First disconnection, simple to add it.
{"connection" : [{
"start" : "Dec 19 10:12:58"
"stop" : "Dec 19 10:20:58",
"username" : "customer2"}
在下一个身份验证中,我需要搜索此特定用户,插入新的开始"连接时间并清除停止".依此类推.
In the next authentication, I need to search this specific user, insert new "start" connection time and erase "stop". And so on.
{"connection" : [{
"start" : "Dec 19 10:21:48"
"username" : "customer2"}
- 我的下一个挑战者,它将创建这个新的优化列表.
试图做到这一点,但不起作用!
Tried to make this, but does not work!
conn = []
for l in log:
obcon = dict()
if not obcon:
obcon['USER'] = l['USER']
if l['DATA'] == 'connected':
obcon['START'] = l['DATA']
obcon['STOP'] = ""
else:
obcon['STOP'] = l['DATA']
conn.append(obcon)
在构建新列表之前,我需要检查是否存在某些用户,如果不存在,请构建它!我用来识别启动/停止连接的['CONNECTION']:
Before build the new list, I'd need to check if exists some user, if not, let's build it! The ['CONNECTION'] I use to identify starts/stop connections:
Disconnected -> STOP
Connected -> START
我不知道我是否需要更具体. 需要想法.拜托!
I dont know if I need to be more specific. Need ideas. Please!
推荐答案
我认为var log
的类型应为dict
,因为它可以帮助您更轻松地找到现有的用户数据.
接下来,在任何地方都使用re(...).group(0)
,这是整个匹配字符串.例如,提取用户名时,您写了'<pppoe(.*?)>'
,但它位于group(1)
中(在正则表达式中,括号用于匹配提取).
我的建议是(注意-我删除了sys
和os
的导入,因为它们没有被使用):
In my opinion, the var log
should be of type dict
as it will help you find an existing user data more easily.
Next, you used re(...).group(0)
everywhere, which is the entire matching string. For example, when extracting the user name, you wrote '<pppoe(.*?)>'
, but it is located in group(1)
(in regex, parentheses are used for match extraction).

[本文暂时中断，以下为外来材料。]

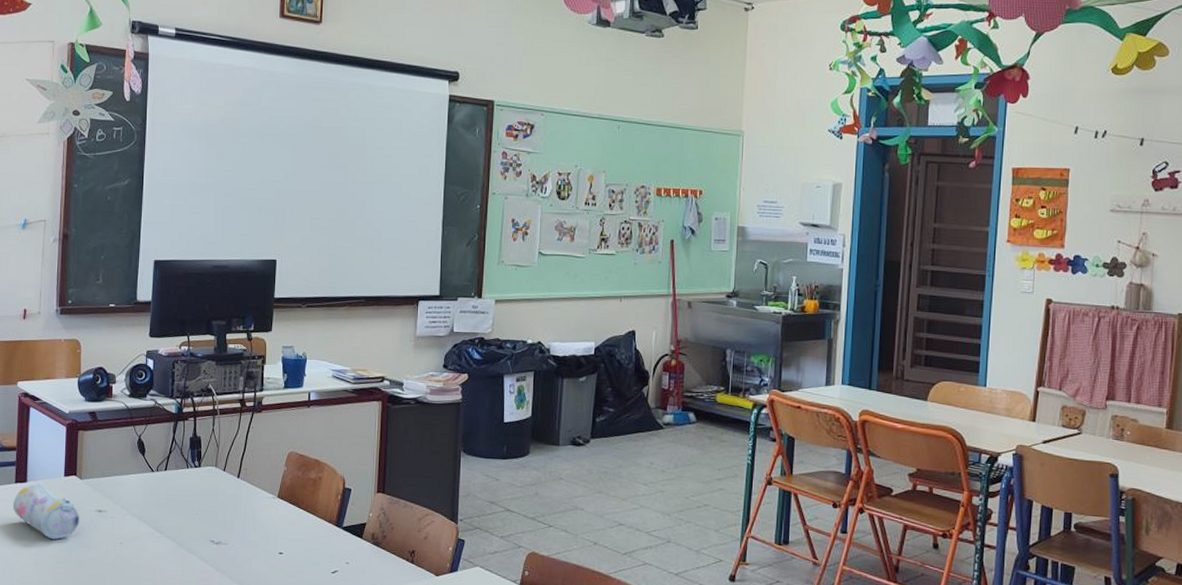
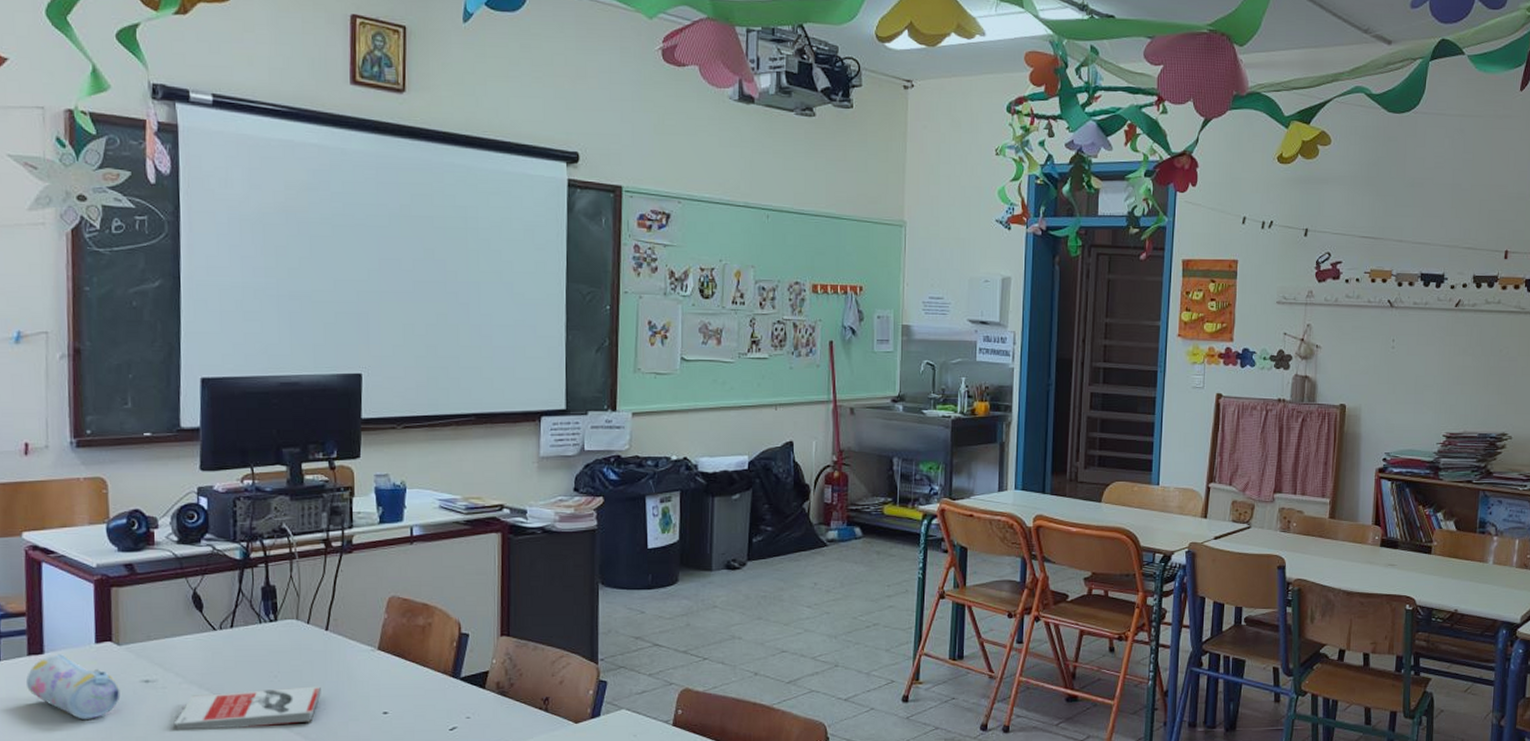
book: none [119,525,231,557] -> present [175,686,321,729]

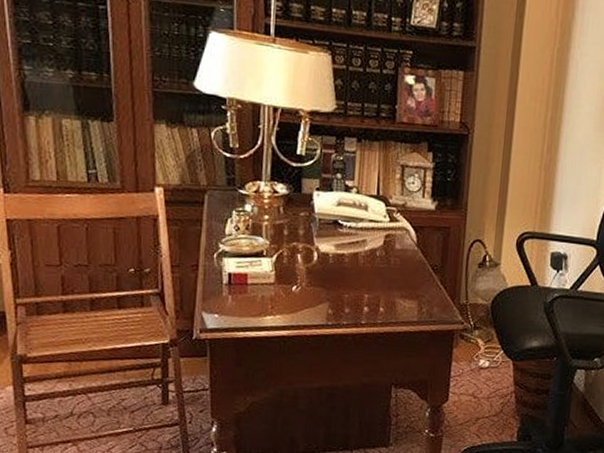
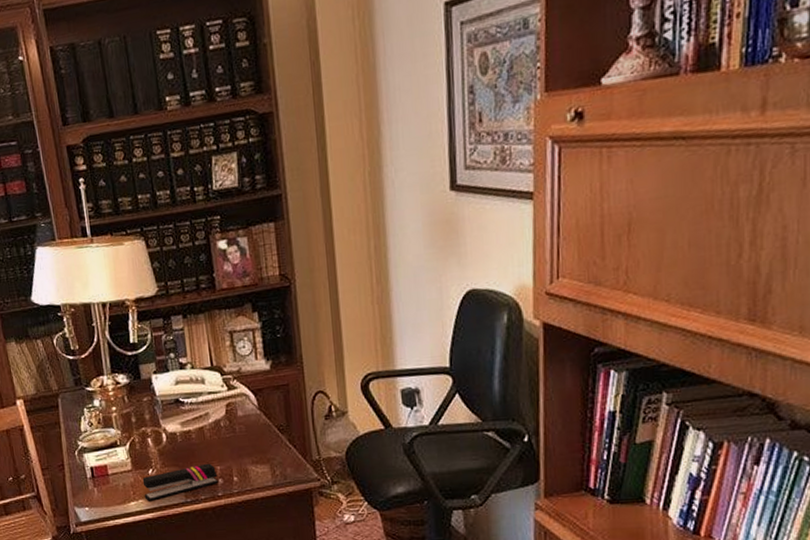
stapler: none [283,289,364,319] -> present [142,463,218,501]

My suggestion is (Note - I removed the imports of sys
and os
as they are not in use):
import re
f = open('log.log', 'r')
log = dict()
for line in f:
reg = re.search(r': ((?:dis)?connected)', line) # finds connected or disconnected
if reg is not None:
user = re.search(r'<pppoe-(.*?)>', line).group(1)
# if the user in the log, get it, else create it with empty dict
ob = log.setdefault(user, dict({'USER': user}))
ob['CONNECTION'] = reg.group(1)
time = re.search(r'^\w{3} \d{2} \d{2}:\d{2}:\d{2}', line).group(0)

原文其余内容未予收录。